So many fish today — including tuna, grouper, marlin, mackerel and Chilean sea bass — have very high levels of mercury.
How did that happen — and aren’t fish supposed to be healthy to eat?
Fish and mercury absorption
Fish absorb mercury from fresh or sea water when it passes over their gills. When larger predatory fish eat smaller fish, their mercury levels rise because they take on all the mercury their prey had absorbed (this is called bioaccumulation).
By the same token, older predatory fish — those who have been around longer and have eaten lots of the little guys — tend to have the highest mercury levels of all.
Unfortunately, you can’t clean or cook the mercury out — it’s interspersed through every part of the fish.
It’s rainin’ mercury
So why are there high levels of mercury in the water in the first place? Mercury doesn’t naturally occur in bodies of water in any great quantity – just what is delivered by volcanic eruptions, due to the weathering of rocks, and via deep-sea vents.

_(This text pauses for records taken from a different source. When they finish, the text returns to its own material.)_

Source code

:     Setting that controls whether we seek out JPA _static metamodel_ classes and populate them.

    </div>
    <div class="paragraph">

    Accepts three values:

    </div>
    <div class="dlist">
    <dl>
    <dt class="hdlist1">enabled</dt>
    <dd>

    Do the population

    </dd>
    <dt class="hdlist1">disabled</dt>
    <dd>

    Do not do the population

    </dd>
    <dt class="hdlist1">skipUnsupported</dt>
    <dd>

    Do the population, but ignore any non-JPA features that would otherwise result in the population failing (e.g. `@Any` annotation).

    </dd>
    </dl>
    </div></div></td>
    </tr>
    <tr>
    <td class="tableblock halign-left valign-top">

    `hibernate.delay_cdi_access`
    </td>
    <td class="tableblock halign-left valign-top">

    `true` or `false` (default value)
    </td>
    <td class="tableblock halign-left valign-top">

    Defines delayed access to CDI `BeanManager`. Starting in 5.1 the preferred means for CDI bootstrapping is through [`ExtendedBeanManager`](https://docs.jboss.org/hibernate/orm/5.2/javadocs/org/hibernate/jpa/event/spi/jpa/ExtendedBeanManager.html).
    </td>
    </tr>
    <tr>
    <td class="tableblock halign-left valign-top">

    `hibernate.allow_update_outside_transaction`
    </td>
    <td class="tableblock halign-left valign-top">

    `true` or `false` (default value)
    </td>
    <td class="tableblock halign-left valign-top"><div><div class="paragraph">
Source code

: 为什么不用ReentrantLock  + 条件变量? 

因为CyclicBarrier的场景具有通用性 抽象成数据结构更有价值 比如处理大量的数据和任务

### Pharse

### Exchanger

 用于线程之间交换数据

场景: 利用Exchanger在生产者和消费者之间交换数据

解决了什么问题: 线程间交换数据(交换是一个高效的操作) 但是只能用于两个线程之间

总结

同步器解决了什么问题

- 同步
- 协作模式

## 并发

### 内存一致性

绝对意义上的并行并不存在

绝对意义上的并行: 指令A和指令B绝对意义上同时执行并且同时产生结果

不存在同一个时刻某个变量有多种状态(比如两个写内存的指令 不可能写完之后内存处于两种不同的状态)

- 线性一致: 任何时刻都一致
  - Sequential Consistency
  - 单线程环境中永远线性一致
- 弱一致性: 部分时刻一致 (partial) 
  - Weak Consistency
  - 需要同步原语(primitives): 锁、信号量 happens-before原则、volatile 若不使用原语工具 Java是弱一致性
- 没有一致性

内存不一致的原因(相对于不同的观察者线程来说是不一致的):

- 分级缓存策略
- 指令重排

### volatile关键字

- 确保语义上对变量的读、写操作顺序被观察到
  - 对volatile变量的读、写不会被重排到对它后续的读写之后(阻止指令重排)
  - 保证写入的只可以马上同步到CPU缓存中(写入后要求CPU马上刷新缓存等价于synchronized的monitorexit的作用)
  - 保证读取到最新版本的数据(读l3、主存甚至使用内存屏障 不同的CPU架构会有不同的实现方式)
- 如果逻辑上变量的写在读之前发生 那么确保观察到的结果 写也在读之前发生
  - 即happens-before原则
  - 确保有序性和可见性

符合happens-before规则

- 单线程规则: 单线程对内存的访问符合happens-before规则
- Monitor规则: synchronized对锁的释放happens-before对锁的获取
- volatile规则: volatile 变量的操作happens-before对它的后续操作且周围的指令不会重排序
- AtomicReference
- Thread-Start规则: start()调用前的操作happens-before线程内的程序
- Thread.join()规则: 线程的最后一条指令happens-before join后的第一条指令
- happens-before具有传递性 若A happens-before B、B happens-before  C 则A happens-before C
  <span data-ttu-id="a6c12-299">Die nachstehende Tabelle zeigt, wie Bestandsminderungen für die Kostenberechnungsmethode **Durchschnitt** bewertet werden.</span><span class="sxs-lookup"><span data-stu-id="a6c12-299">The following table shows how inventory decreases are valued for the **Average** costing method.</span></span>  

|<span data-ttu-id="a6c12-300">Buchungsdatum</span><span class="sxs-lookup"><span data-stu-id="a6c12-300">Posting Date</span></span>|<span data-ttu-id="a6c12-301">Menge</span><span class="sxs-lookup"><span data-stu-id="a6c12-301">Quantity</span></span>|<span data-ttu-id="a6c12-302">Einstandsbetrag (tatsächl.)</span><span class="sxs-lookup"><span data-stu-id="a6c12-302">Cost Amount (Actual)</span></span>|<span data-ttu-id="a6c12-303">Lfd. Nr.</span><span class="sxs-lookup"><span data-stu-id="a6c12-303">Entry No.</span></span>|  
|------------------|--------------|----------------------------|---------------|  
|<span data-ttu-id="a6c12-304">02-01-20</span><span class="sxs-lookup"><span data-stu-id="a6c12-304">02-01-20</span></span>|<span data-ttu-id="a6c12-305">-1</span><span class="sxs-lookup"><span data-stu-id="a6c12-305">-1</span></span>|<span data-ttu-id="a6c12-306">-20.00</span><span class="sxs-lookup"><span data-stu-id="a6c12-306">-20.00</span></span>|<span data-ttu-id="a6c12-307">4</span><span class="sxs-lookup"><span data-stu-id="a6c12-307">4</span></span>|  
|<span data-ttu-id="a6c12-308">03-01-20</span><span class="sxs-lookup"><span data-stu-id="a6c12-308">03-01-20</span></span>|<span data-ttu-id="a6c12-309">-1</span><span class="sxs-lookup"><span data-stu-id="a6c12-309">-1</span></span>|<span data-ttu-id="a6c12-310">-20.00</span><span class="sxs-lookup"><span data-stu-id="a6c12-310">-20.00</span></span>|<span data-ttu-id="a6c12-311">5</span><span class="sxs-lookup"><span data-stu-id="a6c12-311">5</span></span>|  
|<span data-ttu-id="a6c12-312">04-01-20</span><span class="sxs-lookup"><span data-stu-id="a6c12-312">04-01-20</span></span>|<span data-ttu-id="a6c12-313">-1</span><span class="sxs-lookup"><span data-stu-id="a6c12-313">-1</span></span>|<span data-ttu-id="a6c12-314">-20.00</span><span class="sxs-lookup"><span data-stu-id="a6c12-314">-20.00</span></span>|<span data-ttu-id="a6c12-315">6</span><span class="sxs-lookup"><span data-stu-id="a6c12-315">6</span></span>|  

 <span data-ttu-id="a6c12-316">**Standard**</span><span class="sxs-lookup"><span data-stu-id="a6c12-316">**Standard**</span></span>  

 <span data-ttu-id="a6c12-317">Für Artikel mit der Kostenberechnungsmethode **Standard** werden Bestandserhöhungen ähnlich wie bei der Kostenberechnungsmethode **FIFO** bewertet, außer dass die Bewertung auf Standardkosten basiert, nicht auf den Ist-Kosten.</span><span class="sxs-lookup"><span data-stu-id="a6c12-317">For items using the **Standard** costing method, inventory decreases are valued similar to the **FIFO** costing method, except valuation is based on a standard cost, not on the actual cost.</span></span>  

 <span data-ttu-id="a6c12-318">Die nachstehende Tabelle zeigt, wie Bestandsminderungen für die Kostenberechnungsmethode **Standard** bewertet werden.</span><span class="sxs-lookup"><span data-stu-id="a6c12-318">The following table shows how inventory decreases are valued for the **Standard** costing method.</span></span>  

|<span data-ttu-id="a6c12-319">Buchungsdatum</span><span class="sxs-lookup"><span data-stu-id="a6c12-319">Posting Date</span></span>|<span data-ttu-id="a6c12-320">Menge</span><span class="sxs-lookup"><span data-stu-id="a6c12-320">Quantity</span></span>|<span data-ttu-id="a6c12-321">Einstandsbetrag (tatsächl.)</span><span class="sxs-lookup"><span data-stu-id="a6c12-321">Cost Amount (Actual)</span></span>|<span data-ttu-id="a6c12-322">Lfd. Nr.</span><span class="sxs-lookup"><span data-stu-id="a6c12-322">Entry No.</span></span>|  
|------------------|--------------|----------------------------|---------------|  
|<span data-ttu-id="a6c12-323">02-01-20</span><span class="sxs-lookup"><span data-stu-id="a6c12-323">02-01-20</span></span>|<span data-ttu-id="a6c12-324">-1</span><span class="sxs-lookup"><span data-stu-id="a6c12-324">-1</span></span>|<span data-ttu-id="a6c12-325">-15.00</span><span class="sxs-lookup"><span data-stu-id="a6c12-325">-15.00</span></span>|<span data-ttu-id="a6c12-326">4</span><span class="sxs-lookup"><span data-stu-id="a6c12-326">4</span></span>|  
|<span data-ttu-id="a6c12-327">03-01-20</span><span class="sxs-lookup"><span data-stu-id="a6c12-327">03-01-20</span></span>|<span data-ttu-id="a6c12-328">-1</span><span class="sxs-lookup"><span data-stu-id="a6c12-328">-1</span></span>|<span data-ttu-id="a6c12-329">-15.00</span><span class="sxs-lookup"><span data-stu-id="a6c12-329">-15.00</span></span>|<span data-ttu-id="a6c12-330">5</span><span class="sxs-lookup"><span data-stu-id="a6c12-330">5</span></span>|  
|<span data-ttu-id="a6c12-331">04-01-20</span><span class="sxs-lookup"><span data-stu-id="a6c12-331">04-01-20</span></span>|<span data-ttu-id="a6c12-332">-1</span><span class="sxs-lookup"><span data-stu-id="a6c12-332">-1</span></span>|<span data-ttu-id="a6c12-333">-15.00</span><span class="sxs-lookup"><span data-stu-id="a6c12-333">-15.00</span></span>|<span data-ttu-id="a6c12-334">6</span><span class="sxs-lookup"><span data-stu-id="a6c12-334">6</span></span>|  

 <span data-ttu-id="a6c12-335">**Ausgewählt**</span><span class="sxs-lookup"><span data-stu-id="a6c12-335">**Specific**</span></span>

When mercury gets into the atmosphere, it travels anywhere from a few miles to halfway around the world before being deposited on land and water bodies. As a result, major point sources often deliver mercury both to nearby locations and to the global atmosphere. Mercury falls to earth with rainwater and with dry particles. It lands on water bodies and on surrounding watersheds. It may also be discharged directly into receiving waters by factories or waste sites, although most of these “point sources” have been curtailed or eliminated.
Once introduced to water (oceans, rivers, lakes, etc), mercury is naturally converted to the very toxic methylmercury due to the action of certain bacteria, and now, most fish have at least some methylmercury.